Rijksoverheid
Toespraak staatssecretaris Teeven op werkconferentie gedragsbeïnvloedende
maatregel
Toespraak | 10-02-2011
Toespraak van staatssecretaris Teeven van Veiligheid en Justitie op de
Werkconferentie Gedragsbeïnvloedende Maatregel in de Beurs van Berlage
in Amsterdam op 30 november 2010.
Dames en heren,
Als voormalig officier van justitie doet het mij deugd om hier vandaag,
in deze prachtige Beurs van Berlage, zoveel oud-collega's bijeen te
zien. En dan bedoel ik niet alleen de vertegenwoordigers van het
Openbaar Ministerie. Ook de Rechtspraak, de Raad voor de
Kinderbescherming, Bureau Jeugdzorg/Jeugdreclassering, het Nederlands
Instituut voor Forensische Psychiatrie en Psychologie en verschillende
zorgaanbieders zijn, als ik zo eens om mij heen kijk, goed
vertegenwoordigd. Mensen uit de praktijk, werkzaam bij verschillende
organisaties en onderdelen - maar allemaal betrokken bij dat ene,
belangrijke onderwerp dat op deze werkconferentie centraal staat: de
gedragsbeïnvloedende maatregel.
Ik ben blij met deze conferentie. U doorloopt vandaag een interessant
programma, waarin de uitvoering van de GBM
- zo zal ik hem hier voortaan maar noemen; dat scheelt een heleboel
lettergrepen, energie én tijd - centraal staat. Die uitvoering vergt
een nauwe samenwerking tussen u als ketenpartners. Uit mijn OM-periode
weet ik nog heel goed hoe belangrijk die ketensamenwerking is. Voor een
succesvol verloop van de GBM is ze zelfs cruciaal.

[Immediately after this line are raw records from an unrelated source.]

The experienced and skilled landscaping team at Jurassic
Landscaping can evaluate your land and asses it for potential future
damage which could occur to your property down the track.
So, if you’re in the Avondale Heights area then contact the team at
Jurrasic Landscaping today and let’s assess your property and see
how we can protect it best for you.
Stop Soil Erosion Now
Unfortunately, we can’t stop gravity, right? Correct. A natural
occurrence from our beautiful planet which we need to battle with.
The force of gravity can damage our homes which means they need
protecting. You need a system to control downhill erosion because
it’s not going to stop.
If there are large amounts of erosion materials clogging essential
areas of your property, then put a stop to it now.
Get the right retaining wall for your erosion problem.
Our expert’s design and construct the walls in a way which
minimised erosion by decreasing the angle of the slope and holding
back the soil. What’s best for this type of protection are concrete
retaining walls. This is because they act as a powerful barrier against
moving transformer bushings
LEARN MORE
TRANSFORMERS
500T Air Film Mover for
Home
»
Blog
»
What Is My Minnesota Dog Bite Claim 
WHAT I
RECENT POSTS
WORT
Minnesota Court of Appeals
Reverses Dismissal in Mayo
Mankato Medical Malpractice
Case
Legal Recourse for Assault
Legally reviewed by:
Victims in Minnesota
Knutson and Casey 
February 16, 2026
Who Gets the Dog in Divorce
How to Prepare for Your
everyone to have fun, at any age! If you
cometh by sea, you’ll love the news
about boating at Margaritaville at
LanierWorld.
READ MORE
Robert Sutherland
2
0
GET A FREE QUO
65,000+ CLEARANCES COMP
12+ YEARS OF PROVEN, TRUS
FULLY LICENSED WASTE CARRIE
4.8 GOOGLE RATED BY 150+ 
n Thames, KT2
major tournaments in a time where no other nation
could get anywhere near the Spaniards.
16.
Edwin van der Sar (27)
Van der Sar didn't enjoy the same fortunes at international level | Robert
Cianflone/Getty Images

De GBM is, wat je zou kunnen noemen, `maatwerk in optima forma'. Bijna
een `schoolvoorbeeld' van de persoonsgerichte aanpak, waarmee we beogen
scherp toegespitst op de persoon van de, vaak jeugdige, dader - en
daardoor effectief - te sanctioneren. De GBM biedt de rechter de
mogelijkheid om jongeren via een combinatie van allerlei interventies
een passend programma op te leggen, gericht op gedragsbeïnvloeding.
Over welke jongeren hebben we het dan? Dan moet u toch denken aan de
wat zwaardere categorie. Jeugdige meer- en veelplegers en harde
kernjongeren, die op jonge leeftijd al een relatief zwaar delict op hun
naam hebben staan. Jongeren bij wie je niet meer kunt volstaan met een
voorwaardelijke jeugddetentie met bijzondere voorwaarden, maar die aan
de andere kant ook (nog) niet in aanmerking komen voor een
onvoorwaardelijke jeugddetentie, of een PIJ. Kijk je naar hun
levensloop, dan is er meestal sprake van een meervoudige
achtergrondproblematiek - vaak niet los te zien van opvoeding en
omgeving - en gedragsproblemen. Niettemin zal dit kabinet ook bij deze
jongeren in de toekomst vaker inzetten op onvoorwaardelijke
jeugddetentie en de pij-maatregel. Bij zwaardere misdrijven moet immers
ook de vergeldingscomponent tot uitdrukking komen.
Dat vereist een stevige aanpak. Maar wel een die tegelijkertijd heel
sterk gericht is op de specifieke problematiek van die jongere. Dat
vergt nauwgezet onderzoek, waarbij een aantal ketenpartners zoals die
hier vandaag bijeen in de zaal zitten, een belangrijke rol spelen: de
Raad voor de Kinderbescherming, de Jeugdreclassering en in veel
gevallen ook het NIFP. Die partners stemmen hun bevindingen op elkaar
af, waarna de Raad een gedegen en goed onderbouwd strafadvies kan
uitbrengen aan het OM. Dat verschaft de officier van justitie de
geschikte "munitie" om oplegging van de GBM te eisen. Een strak
juridisch kader, waarbinnen juist die gedragsinterventies en
behandelingen worden opgelegd, die op een effectieve manier de
criminele carrière van die jongere een halt kunnen toeroepen. Dit
geheel moet overtuigend zijn verwoord - zodanig dat de kinderrechter de
méérwaarde van de GBM inziet ten opzichte van andere mogelijke
sancties. En het moeten niet te veel verschillende gedragsinterventies
zijn, maar enkel maatregelen die ook echt werken. We moeten met z'n
allen wel "de bomen door het bos blijven zien".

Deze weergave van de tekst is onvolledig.